Background to the Kyoto Protocol
The Kyoto Protocol is an international agreement on climate change which was adopted on December 11, 1997 and entered into force on February 16, 2005. 190 parties have ratified the Protocol to date which means they have given a commitment to implement the terms of the Protocol into national legislation.
The Protocol stated that industrialized countries are principally responsible for greenhouse gas emissions resulting from 150 years of industrialized activity and therefore placed a heavier burden on industrialized countries under the principle of “common but differentiated responsibilities”. Under the Protocol, 37 industrialized countries committed to reduce greenhouse gas emissions and achieve binding emissions reduction targets for greenhouse gasses set against 1990 emission levels. These reductions amount to an average of 5% over the period 2008 to 2012.

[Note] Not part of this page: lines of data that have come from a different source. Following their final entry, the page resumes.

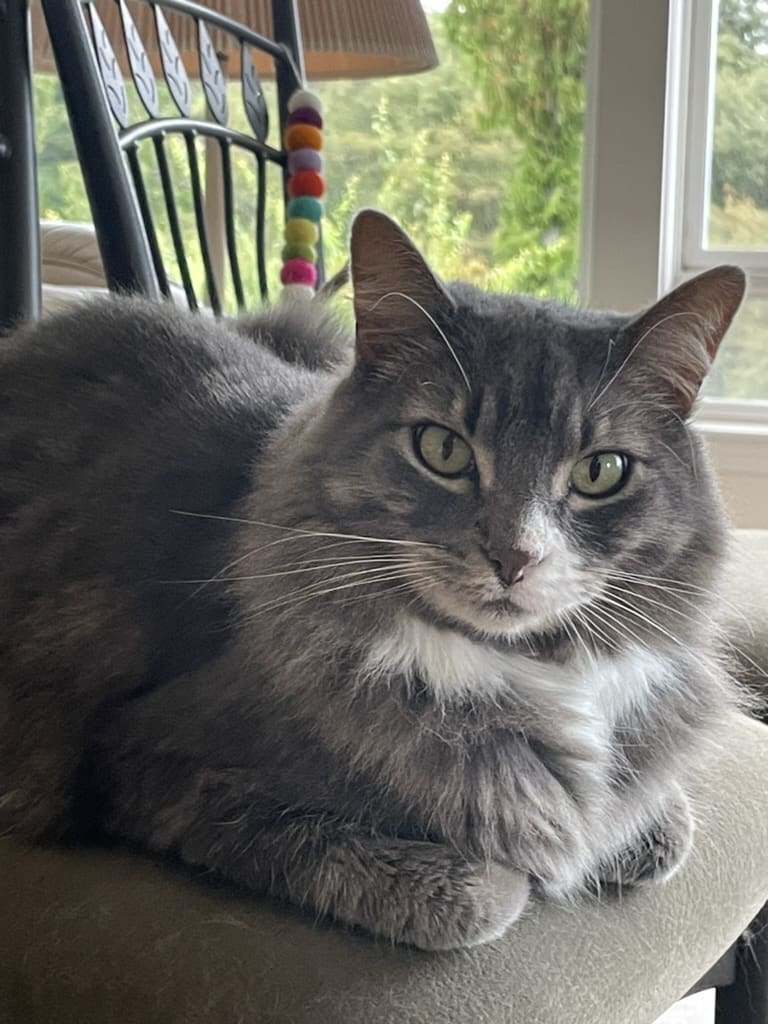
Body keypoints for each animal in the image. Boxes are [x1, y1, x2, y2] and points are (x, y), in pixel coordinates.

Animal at [0, 209, 745, 950]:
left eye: (600, 472)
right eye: (441, 449)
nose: (515, 557)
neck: (520, 665)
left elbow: (658, 821)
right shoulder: (152, 768)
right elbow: (480, 891)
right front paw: (518, 866)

The Kyoto Protocol also put in place two mechanisms to assist developing countries and economies in transition in the development of non-fossil fuel based economies. These mechanisms are the “Clean Development Mechanism” and “Joint Implementation”. Under these mechanisms, industrialized countries may invest in clean technology in developing countries and economies in transition. The carbon savings resulting from the introduction of clean technology and the reduction of GHG from business as usual levels are converted into carbon credits which can then be sold into the international market.
To facilitate the sale of carbon credits, the Kyoto Protocol put in place a framework for international carbon trading.
The Kyoto Protocol set emissions reductions targets for the period 2008 to 2012. It anticipated further negotiations to set emissions reductions targets for subsequent years, and it is these negotiations that are taking place in Copenhagen from December 7-18, 2009.
Scientific, Legal and Economic Developments since Kyoto
Much has changed since 1995. We have seen the continued economic development of Eastern Europe and the alignment of environmental and climate change laws across Western and Eastern European countries as Eastern European Countries join the European Union.
The acronym ‘BRIC’ is used to refer to Brazil, Russia India and China and it came into common usage in 2001 as these countries were increasingly referred to collectively as they experienced rapid economic growth. None of the BRIC countries are currently required to make emissions reductions under the Kyoto Protocol.
The science of climate change is more settled now than it was 15 years ago. There is widely accepted evidence that man-made greenhouse gas emissions are resulting in climate change. In 2007 the 4th Report of the Intergovernmental Panel on Climate Change concluded that the warming of the climate system is unequivocal.
As the science advanced, projections about the consequences of climate change become bleaker. In October 2006, Lord Stern produced an influential report for the British Government in which he examined the economic impacts of climate change and explored the economics of stabilizing greenhouse gasses in the atmosphere. He concluded that strong early action on climate change considerably outweighed the costs. He concluded that 1 % of global GDP per annum is required to be invested to avoid the worst effects of climate change and failure to do so could risk global GDP being up to 20% lower than it might otherwise be. In June 2008 Stern increased the estimate to 2% of GDP to account for scientific developments which indicated faster than expected climate change.